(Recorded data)
—————

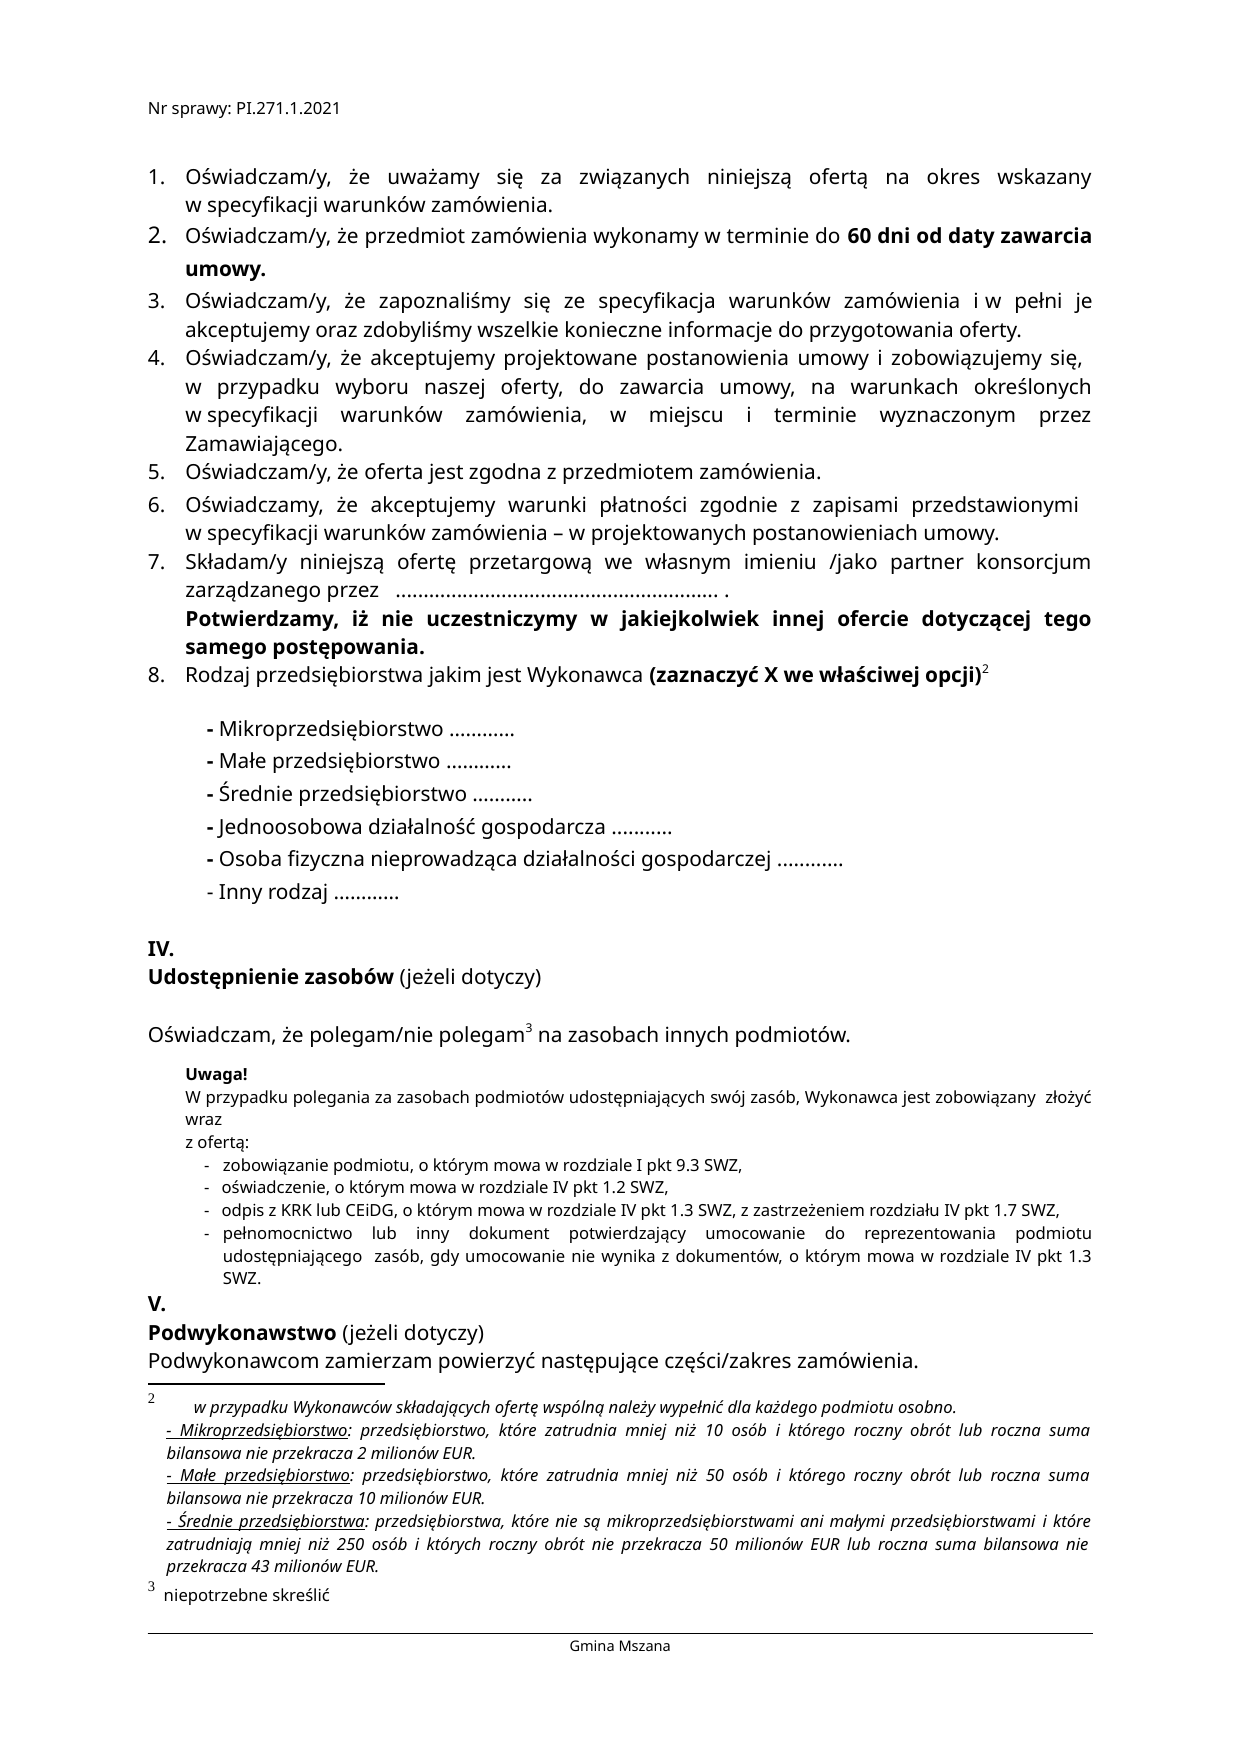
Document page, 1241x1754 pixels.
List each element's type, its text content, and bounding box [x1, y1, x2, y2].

list Oświadczam/y, że akceptujemy projektowane postanowienia umowy i zobowiązujemy się, w przypadku wyboru naszej oferty, do zawarcia umowy, na warunkach określonych w specyfikacji warunków zamówienia, w miejscu i terminie wyznaczonym przez Zamawiającego. [148, 343, 1093, 457]
list Oświadczam/y, że oferta jest zgodna z przedmiotem zamówienia. [148, 457, 1093, 486]
text - Mikroprzedsiębiorstwo ………… [207, 714, 1093, 742]
text - zobowiązanie podmiotu, o którym mowa w rozdziale I pkt 9.3 SWZ, [204, 1153, 1093, 1176]
subtitle IV. [148, 934, 1093, 962]
text - Jednoosobowa działalność gospodarcza ........... [207, 812, 1093, 840]
text Podwykonawcom zamierzam powierzyć następujące części/zakres zamówienia. [148, 1346, 1093, 1375]
text W przypadku polegania za zasobach podmiotów udostępniających swój zasób, Wykonawca jest zobowiązany złożyć wraz z ofertą: [185, 1085, 1093, 1153]
text - Osoba fizyczna nieprowadząca działalności gospodarczej ............ [207, 844, 1093, 873]
text - Średnie przedsiębiorstwo ……….. [207, 779, 1093, 808]
list Oświadczam/y, że zapoznaliśmy się ze specyfikacja warunków zamówienia i w pełni je akceptujemy oraz zdobyliśmy wszelkie konieczne informacje do przygotowania oferty. [148, 287, 1093, 343]
text Potwierdzamy, iż nie uczestniczymy w jakiejkolwiek innej ofercie dotyczącej tego samego postępowania. [185, 604, 1093, 661]
text - oświadczenie, o którym mowa w rozdziale IV pkt 1.2 SWZ, [185, 1176, 1093, 1199]
text - Inny rodzaj ………… [207, 877, 1093, 905]
list Oświadczam/y, że uważamy się za związanych niniejszą ofertą na okres wskazany w specyfikacji warunków zamówienia. [148, 162, 1093, 219]
list Rodzaj przedsiębiorstwa jakim jest Wykonawca (zaznaczyć X we właściwej opcji) [148, 661, 1093, 689]
text Oświadczam, że polegam/nie polegam na zasobach innych podmiotów. [148, 1020, 1093, 1048]
text Podwykonawstwo (jeżeli dotyczy) [148, 1318, 1093, 1346]
text Udostępnienie zasobów (jeżeli dotyczy) [148, 962, 1093, 991]
text Uwaga! [185, 1062, 1093, 1085]
list Oświadczamy, że akceptujemy warunki płatności zgodnie z zapisami przedstawionymi w specyfikacji warunków zamówienia – w projektowanych postanowieniach umowy. [148, 490, 1093, 547]
text - pełnomocnictwo lub inny dokument potwierdzający umocowanie do reprezentowania podmiotu udostępniającego zasób, gdy umocowanie nie wynika z dokumentów, o którym mowa w rozdziale IV pkt 1.3 SWZ. [204, 1221, 1093, 1289]
subtitle V. [148, 1289, 1093, 1318]
list Składam/y niniejszą ofertę przetargową we własnym imieniu /jako partner konsorcjum zarządzanego przez .......................................................... . [148, 547, 1093, 604]
text - odpis z KRK lub CEiDG, o którym mowa w rozdziale IV pkt 1.3 SWZ, z zastrzeżeniem rozdziału IV pkt 1.7 SWZ, [185, 1199, 1093, 1221]
list Oświadczam/y, że przedmiot zamówienia wykonamy w terminie do 60 dni od daty zawarcia umowy. [148, 219, 1093, 282]
text - Małe przedsiębiorstwo ………… [207, 747, 1093, 775]
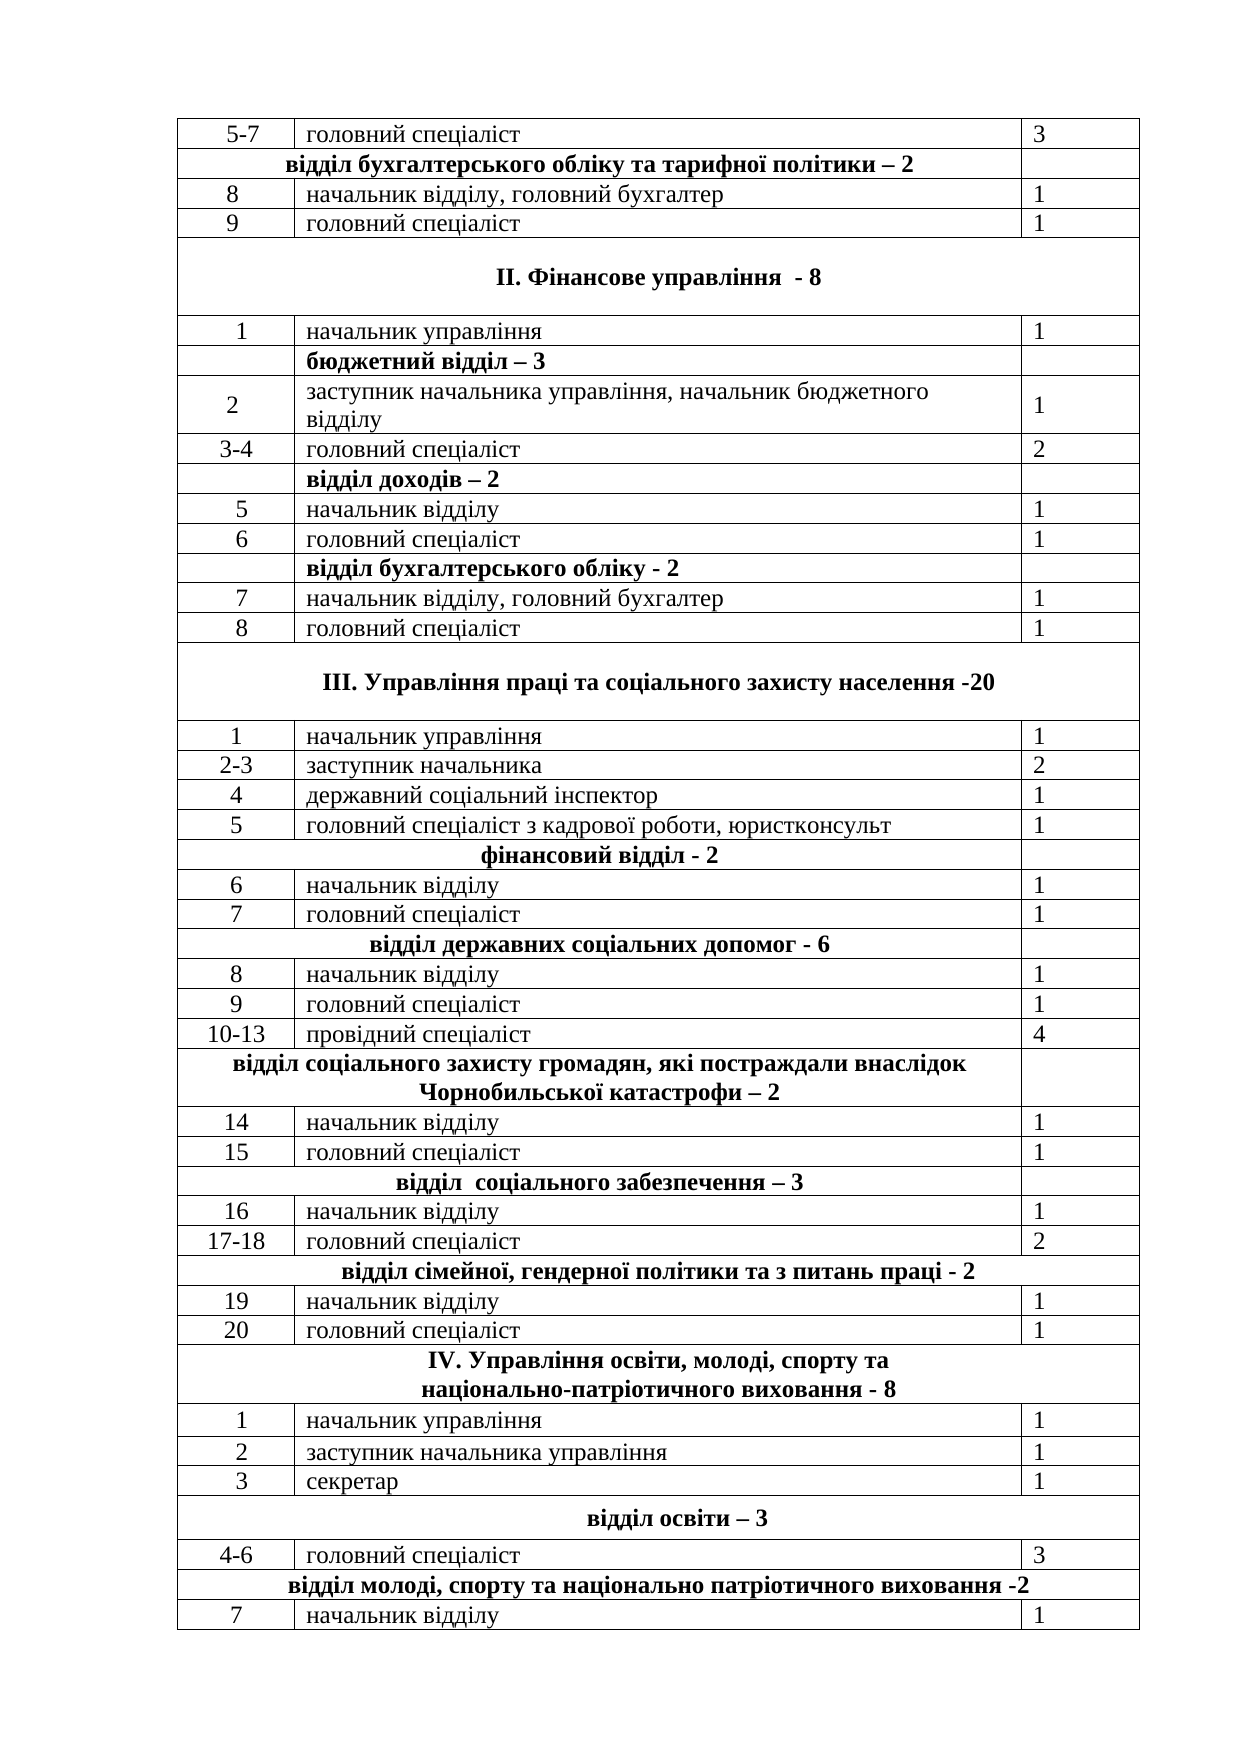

—————

> Instructions to follow:
These entries are to be printed again word for word, except for the pictures.

> Exercise output:
Document page, 1241x1754 pixels.
List each element's type, its text content, and bounding box [x1, y1, x2, y2].

list Oświadczam/y, że akceptujemy projektowane postanowienia umowy i zobowiązujemy się, w przypadku wyboru naszej oferty, do zawarcia umowy, na warunkach określonych w specyfikacji warunków zamówienia, w miejscu i terminie wyznaczonym przez Zamawiającego. [148, 343, 1093, 457]
list Oświadczam/y, że oferta jest zgodna z przedmiotem zamówienia. [148, 457, 1093, 486]
text - Mikroprzedsiębiorstwo ………… [207, 714, 1093, 742]
text - zobowiązanie podmiotu, o którym mowa w rozdziale I pkt 9.3 SWZ, [204, 1153, 1093, 1176]
subtitle IV. [148, 934, 1093, 962]
text - Jednoosobowa działalność gospodarcza ........... [207, 812, 1093, 840]
text Podwykonawcom zamierzam powierzyć następujące części/zakres zamówienia. [148, 1346, 1093, 1375]
text W przypadku polegania za zasobach podmiotów udostępniających swój zasób, Wykonawca jest zobowiązany złożyć wraz z ofertą: [185, 1085, 1093, 1153]
text - Osoba fizyczna nieprowadząca działalności gospodarczej ............ [207, 844, 1093, 873]
text - Średnie przedsiębiorstwo ……….. [207, 779, 1093, 808]
list Oświadczam/y, że zapoznaliśmy się ze specyfikacja warunków zamówienia i w pełni je akceptujemy oraz zdobyliśmy wszelkie konieczne informacje do przygotowania oferty. [148, 287, 1093, 343]
text Potwierdzamy, iż nie uczestniczymy w jakiejkolwiek innej ofercie dotyczącej tego samego postępowania. [185, 604, 1093, 661]
text - oświadczenie, o którym mowa w rozdziale IV pkt 1.2 SWZ, [185, 1176, 1093, 1199]
text - Inny rodzaj ………… [207, 877, 1093, 905]
list Oświadczam/y, że uważamy się za związanych niniejszą ofertą na okres wskazany w specyfikacji warunków zamówienia. [148, 162, 1093, 219]
list Rodzaj przedsiębiorstwa jakim jest Wykonawca (zaznaczyć X we właściwej opcji) [148, 661, 1093, 689]
text Oświadczam, że polegam/nie polegam na zasobach innych podmiotów. [148, 1020, 1093, 1048]
text Podwykonawstwo (jeżeli dotyczy) [148, 1318, 1093, 1346]
text Udostępnienie zasobów (jeżeli dotyczy) [148, 962, 1093, 991]
text Uwaga! [185, 1062, 1093, 1085]
list Oświadczamy, że akceptujemy warunki płatności zgodnie z zapisami przedstawionymi w specyfikacji warunków zamówienia – w projektowanych postanowieniach umowy. [148, 490, 1093, 547]
text - pełnomocnictwo lub inny dokument potwierdzający umocowanie do reprezentowania podmiotu udostępniającego zasób, gdy umocowanie nie wynika z dokumentów, o którym mowa w rozdziale IV pkt 1.3 SWZ. [204, 1221, 1093, 1289]
subtitle V. [148, 1289, 1093, 1318]
list Składam/y niniejszą ofertę przetargową we własnym imieniu /jako partner konsorcjum zarządzanego przez .......................................................... . [148, 547, 1093, 604]
text - odpis z KRK lub CEiDG, o którym mowa w rozdziale IV pkt 1.3 SWZ, z zastrzeżeniem rozdziału IV pkt 1.7 SWZ, [185, 1199, 1093, 1221]
list Oświadczam/y, że przedmiot zamówienia wykonamy w terminie do 60 dni od daty zawarcia umowy. [148, 219, 1093, 282]
text - Małe przedsiębiorstwo ………… [207, 747, 1093, 775]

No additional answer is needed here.